### Your assignment
Would you return each record that follows word for word, without its pictures?

### Stored items
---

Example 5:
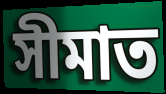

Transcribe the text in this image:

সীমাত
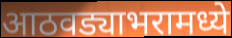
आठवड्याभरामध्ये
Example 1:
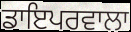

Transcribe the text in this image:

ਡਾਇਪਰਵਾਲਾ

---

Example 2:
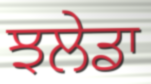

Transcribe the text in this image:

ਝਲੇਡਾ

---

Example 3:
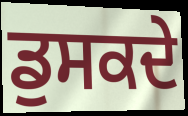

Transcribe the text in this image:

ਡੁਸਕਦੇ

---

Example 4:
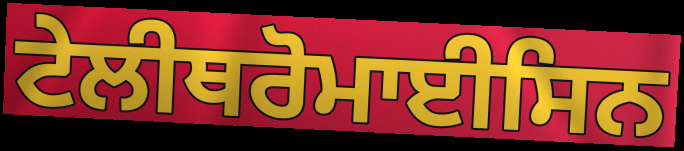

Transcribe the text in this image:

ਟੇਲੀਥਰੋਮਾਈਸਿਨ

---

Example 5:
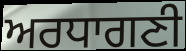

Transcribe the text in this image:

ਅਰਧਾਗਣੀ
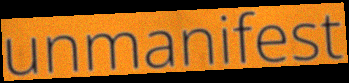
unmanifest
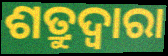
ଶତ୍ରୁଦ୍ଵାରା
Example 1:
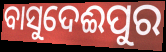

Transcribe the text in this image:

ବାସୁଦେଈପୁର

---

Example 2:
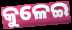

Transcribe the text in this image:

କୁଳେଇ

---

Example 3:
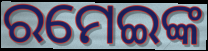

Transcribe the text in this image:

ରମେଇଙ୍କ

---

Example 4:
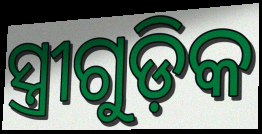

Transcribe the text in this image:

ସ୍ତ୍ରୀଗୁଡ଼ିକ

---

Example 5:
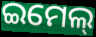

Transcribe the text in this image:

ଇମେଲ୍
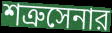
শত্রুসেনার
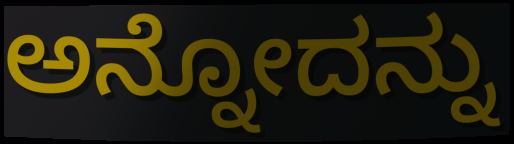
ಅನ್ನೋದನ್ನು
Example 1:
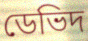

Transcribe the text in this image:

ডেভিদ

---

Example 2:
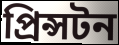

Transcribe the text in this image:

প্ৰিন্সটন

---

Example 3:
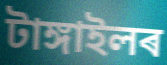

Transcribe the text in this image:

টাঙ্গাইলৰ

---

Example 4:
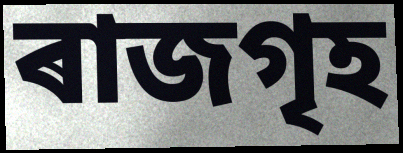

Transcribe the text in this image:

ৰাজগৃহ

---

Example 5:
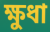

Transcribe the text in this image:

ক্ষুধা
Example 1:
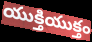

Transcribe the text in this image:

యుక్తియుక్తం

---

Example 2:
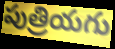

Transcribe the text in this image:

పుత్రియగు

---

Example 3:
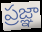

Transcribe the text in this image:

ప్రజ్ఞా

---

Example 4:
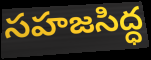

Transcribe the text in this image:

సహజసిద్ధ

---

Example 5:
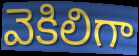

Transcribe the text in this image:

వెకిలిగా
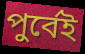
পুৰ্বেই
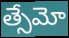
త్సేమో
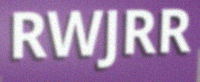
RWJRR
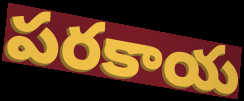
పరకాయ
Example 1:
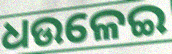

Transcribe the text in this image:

### Solution for this task
---

Example 5:

Transcribe the text in this image:

সীমাত
आठवड्याभरामध्ये
Example 1:

Transcribe the text in this image:

ਡਾਇਪਰਵਾਲਾ

---

Example 2:

Transcribe the text in this image:

ਝਲੇਡਾ

---

Example 3:

Transcribe the text in this image:

ਡੁਸਕਦੇ

---

Example 4:

Transcribe the text in this image:

ਟੇਲੀਥਰੋਮਾਈਸਿਨ

---

Example 5:

Transcribe the text in this image:

ਅਰਧਾਗਣੀ
unmanifest
ଶତ୍ରୁଦ୍ଵାରା
Example 1:

Transcribe the text in this image:

ବାସୁଦେଈପୁର

---

Example 2:

Transcribe the text in this image:

କୁଳେଇ

---

Example 3:

Transcribe the text in this image:

ରମେଇଙ୍କ

---

Example 4:

Transcribe the text in this image:

ସ୍ତ୍ରୀଗୁଡ଼ିକ

---

Example 5:

Transcribe the text in this image:

ଇମେଲ୍
শত্রুসেনার
ಅನ್ನೋದನ್ನು
Example 1:

Transcribe the text in this image:

ডেভিদ

---

Example 2:

Transcribe the text in this image:

প্ৰিন্সটন

---

Example 3:

Transcribe the text in this image:

টাঙ্গাইলৰ

---

Example 4:

Transcribe the text in this image:

ৰাজগৃহ

---

Example 5:

Transcribe the text in this image:

ক্ষুধা
Example 1:

Transcribe the text in this image:

యుక్తియుక్తం

---

Example 2:

Transcribe the text in this image:

పుత్రియగు

---

Example 3:

Transcribe the text in this image:

ప్రజ్ఞా

---

Example 4:

Transcribe the text in this image:

సహజసిద్ధ

---

Example 5:

Transcribe the text in this image:

వెకిలిగా
পুৰ্বেই
త్సేమో
RWJRR
పరకాయ
Example 1:

Transcribe the text in this image:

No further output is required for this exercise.